_What you need to do:_ Repeat the records exactly as given. Do not include the pictures.

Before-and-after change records
*** Block opens ***

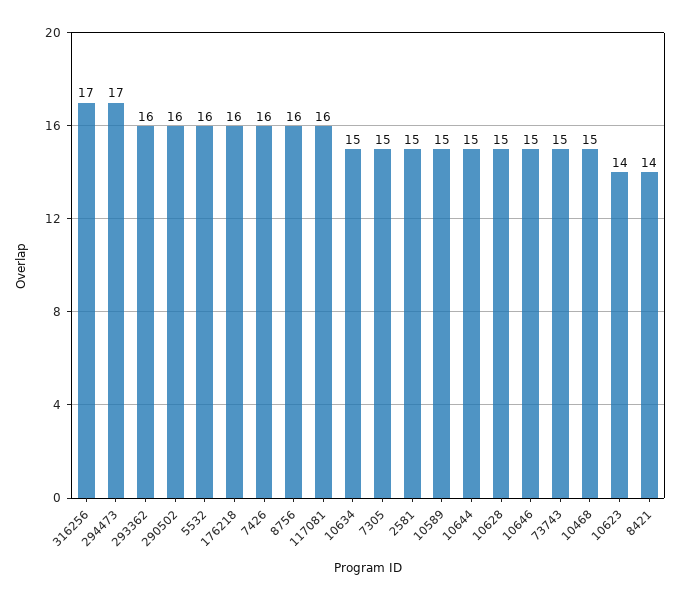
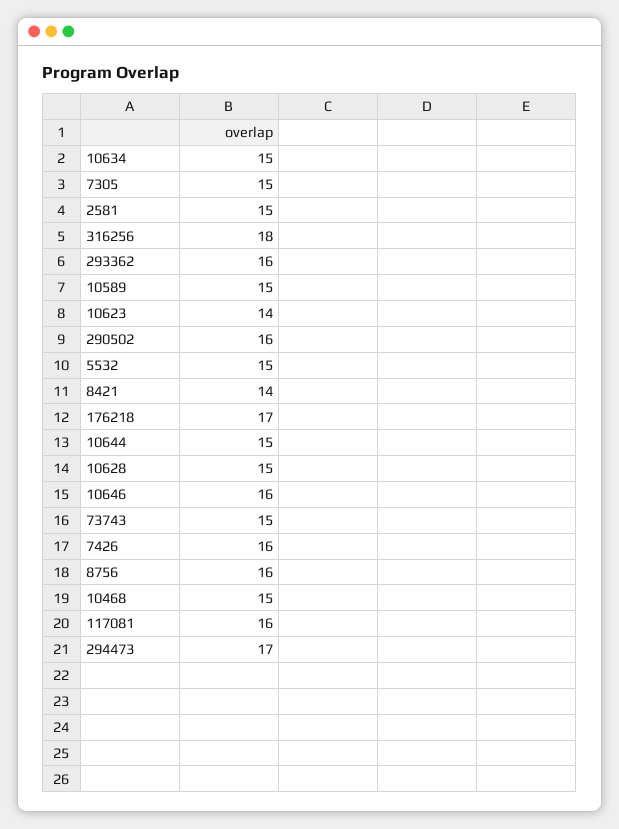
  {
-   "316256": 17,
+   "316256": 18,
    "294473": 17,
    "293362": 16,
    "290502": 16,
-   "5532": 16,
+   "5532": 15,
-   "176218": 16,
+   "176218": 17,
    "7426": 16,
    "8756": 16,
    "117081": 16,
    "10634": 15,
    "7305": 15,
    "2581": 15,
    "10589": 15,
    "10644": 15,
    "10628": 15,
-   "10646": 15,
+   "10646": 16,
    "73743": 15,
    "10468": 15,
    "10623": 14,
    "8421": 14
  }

*** Block closes ***

_Written response:_
  {
-   "316256": 17,
+   "316256": 18,
    "294473": 17,
    "293362": 16,
    "290502": 16,
-   "5532": 16,
+   "5532": 15,
-   "176218": 16,
+   "176218": 17,
    "7426": 16,
    "8756": 16,
    "117081": 16,
    "10634": 15,
    "7305": 15,
    "2581": 15,
    "10589": 15,
    "10644": 15,
    "10628": 15,
-   "10646": 15,
+   "10646": 16,
    "73743": 15,
    "10468": 15,
    "10623": 14,
    "8421": 14
  }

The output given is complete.